__Trecho do documento__:
+ + +

Entrevista com a Procuradora de Justiça Maria José Silva de Aquino
Entrevista com a Procuradora de Justiça do Ministério Público Estadual (MP-AM) Maria José Silva de Aquino, Coordenadora do Centro de Apoio Operacional CAO-PDC Patrimônio Público, Direitos Constitucionais do Cidadão e Consumidor.
AIDC: Fale um pouco sobre sua trajetória na área jurídica até ingressar no Ministério Público do Estado do Amazonas.
MJA: Eu sou da turma de 1980 da antiga Universidade do Amazonas (UA). Até 1983 fui fiscal da Secretaria de Fazenda. Em 84 fiz concurso para advogado de ofício, que hoje é o chamado defensor público. Havia duas vagas que o Estado do Amazonas abriu, na época vinculadas à Secretaria de Justiça e Cidadania, e como eu havia passado em primeiro lugar, fiquei com uma vaga trabalhando no Sistema Penitenciário. Nesse mesmo ano fiz concurso para o Ministério Público e assumi em 1985 o cargo de Promotora de Justiça, ou seja, tenho praticamente 34 anos de serviço, e, desses 34, são 26 anos no Ministério Público do Estado.
AIDC: Há quanto tempo a senhora coordena o CAO-PDC e qual a função destas Promotorias?
MJA: Estou coordenando desde o início deste ano, creio que entre o final de janeiro e o início de fevereiro. A Promotoria de Cidadania trata do Direito Constitucional do Cidadão: direito à saúde, direito ligado ao idoso, no que diz respeito à saúde pública, educação, deficientes físicos, e quase tudo que não é das outras Promotorias, ou que não pertence a uma especializada, termina indo para Promotoria do Direito do Cidadão. Tem a Promotoria do Consumidor, que é a Coordenação que trata justamente das relações de consumo, de defesa do consumidor, e também do aspecto da saúde, mas ligado já a serviços que são remunerados, como clínicas etc. E tem a Promotoria de Proteção Patrimônio Público que é justamente a defesa do erário, ou seja, qualquer lesão ao Patrimônio Público ou vinculados; lida com licitações e contratos públicos. A proteção deste patrimônio, a defesa deste patrimônio, é feito pelas Promotorias de Proteção ao Patrimônio Público. Então engloba uma grande área, do Direito Privado, que é o Direito do Consumidor, e Direito Administrativo, que é o Direito Público.

+ + +

(Entradas de dados salvas)

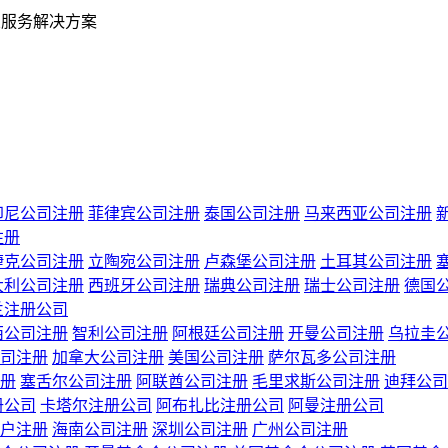
业服务解决方案
印尼公司注册
菲律宾公司注册
泰国公司注册
马来西亚公司注册
注册
捷克公司注册
立陶宛公司注册
卢森堡公司注册
土耳其公司注册
大利公司注册
西班牙公司注册
瑞典公司注册
瑞士公司注册
德国
兰注册公司
西公司注册
智利公司注册
阿根廷公司注册
开曼公司注册
乌拉圭
司注册
加拿大公司注册
美国公司注册
萨尔瓦多公司注册
册
塞舌尔公司注册
阿联酋公司注册
毛里求斯公司注册
迪拜公司
册公司
卡塔尔注册公司
阿布扎比注册公司
阿曼注册公司
户注册
海南公司注册
深圳公司注册
广州公司注册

+ + +

__Sua tarefa__:
Reproduza sem alterações o trecho da entrevista que se inicia nas palavras "MJA: Eu sou" e vai até "função destas Promotorias?".

__Resolução da tarefa__:
MJA: Eu sou da turma de 1980 da antiga Universidade do Amazonas (UA). Até 1983 fui fiscal da Secretaria de Fazenda. Em 84 fiz concurso para advogado de ofício, que hoje é o chamado defensor público. Havia duas vagas que o Estado do Amazonas abriu, na época vinculadas à Secretaria de Justiça e Cidadania, e como eu havia passado em primeiro lugar, fiquei com uma vaga trabalhando no Sistema Penitenciário. Nesse mesmo ano fiz concurso para o Ministério Público e assumi em 1985 o cargo de Promotora de Justiça, ou seja, tenho praticamente 34 anos de serviço, e, desses 34, são 26 anos no Ministério Público do Estado.
AIDC: Há quanto tempo a senhora coordena o CAO-PDC e qual a função destas Promotorias?